I pushed her slightly to look into her dark eyes, I dabbed her eyes with the corner of my shirt. "What do you mean? We're going to be just fine baby sis. Daryl raised you, man with what he taught you, I wouldn't be surprised you could take everything! I'm even scared to anger you and I have almost a foot and sixty pounds on you."

She smiled sadly.

"Unke Dary prepared you to face everything; you remember what he always told you?"

"If you can't be the example, be the warning?"

I couldn't help but chuckle, Daryl always had the stupidest life advice to give but I suspect he did that just to make Jude and I laugh.

"No, not that one."

"You're never too old to learn something stupid?"

"Jude..."

She sighed, looking back at the grave. "The hardest thing to do in this World is to live in it. Be brave. Live."

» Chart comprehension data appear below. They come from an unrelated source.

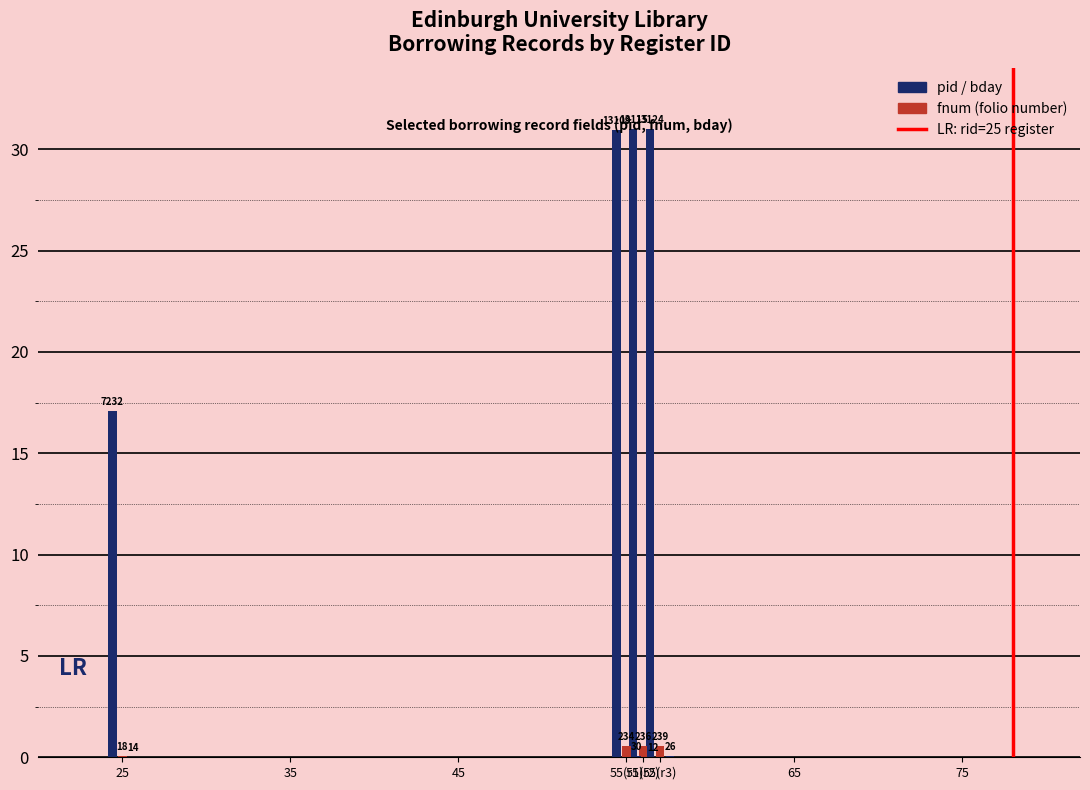

The value of pid at 55(r2) is 31.0. True or false?

True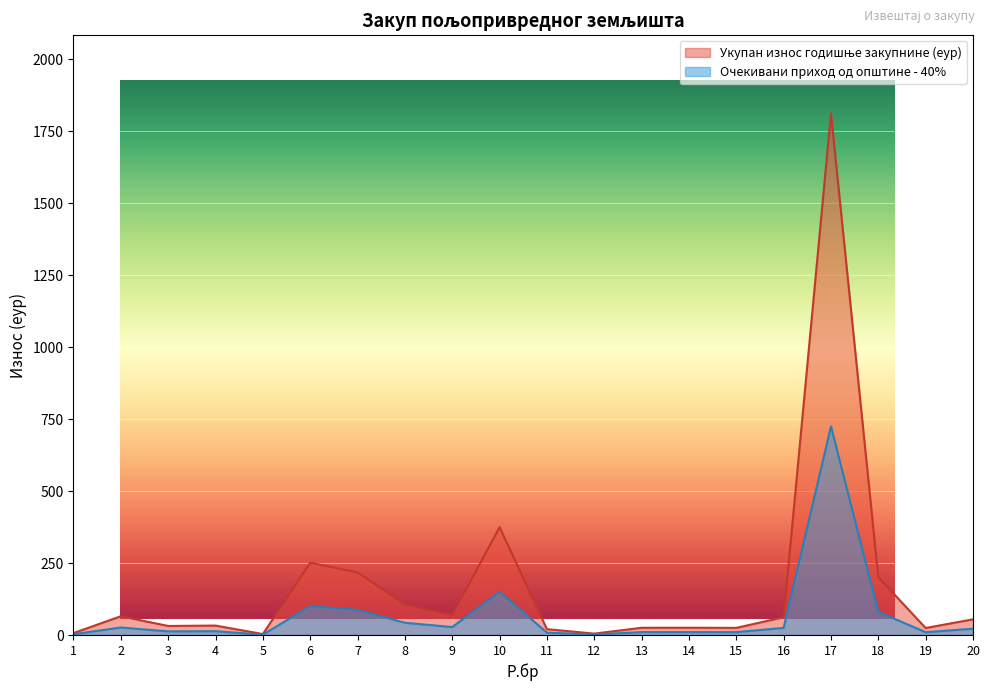

At which label does Укупан износ годишње закупнине (еур) reach its peak?

17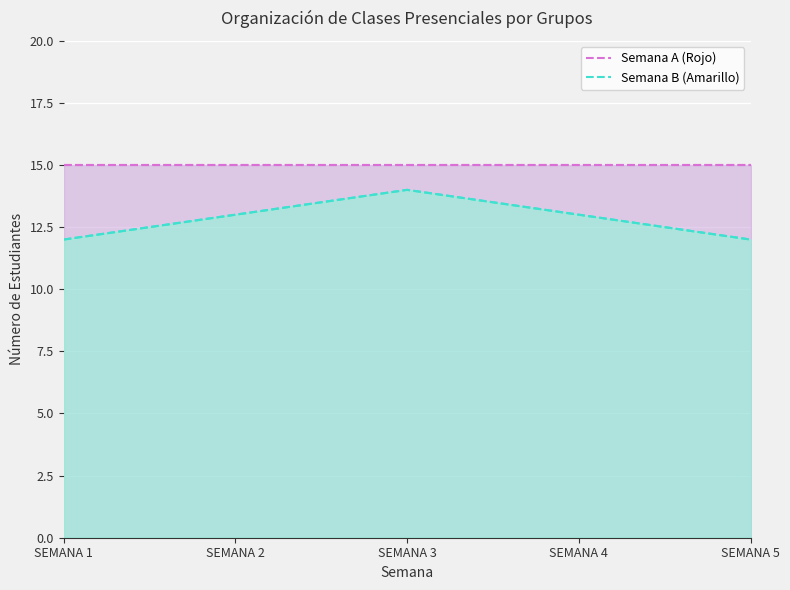

List the series in order of their peak value, highest first.

Semana A (Rojo), Semana B (Amarillo)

"He wouldn't want you to stay here, and mourn him. Jude he loved you, he wanted the best for you, and the best is not staying here talking to a grave all day." I stood up, extending my hand to help her up. "Come on baby' sis it's time for us to move on, time to leave New Covington."

Jude looked at my hand doubtfully, still sitting on the floor. "Where do you want to go?"

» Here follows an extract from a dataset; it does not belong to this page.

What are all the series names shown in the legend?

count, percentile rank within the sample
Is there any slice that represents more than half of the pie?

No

"New Philadelphia, Glenn and Maggie are there. You liked Glenn and Maggie didn't you? And it's a huge town Jude, we could build lives there."

She looked back at the grave once more before taking my hand, letting me pull her up. I let out a sigh of relief, she was agreeing to leave with me, and taking the first step to recovery.

She rested her hand on Daryl's grave. "Until we meet again Unke Dary, may God bless you in Heaven as he blessed me when he gave me you. You told me not to cry when you die but simply look in the sky and say goodbye." Jude looked up the sky, quiet tears streaming down her face. "Goodbye Unke Dary, I hope you're with Carol now. You taught me how it was to be loved. In your arms I was always safe. You taught me selflessness. To you I am forever grateful, my dear friend; the best and wisest man I ever knew, who taught me many lessons and showed me many things as we went together along this crazy road. I love you, I miss you but I'll make you proud. I'll show the world what a woman you raised Unke Dary."

Judith turned to me and stood straight and as tall as her 5'3'' allowed her. "Let's go Carl, I'm ready now."

And I had to admit that seeing her standing so straight and strong after losing the person she loved the most...I had never been prouder of her than I was at that instant.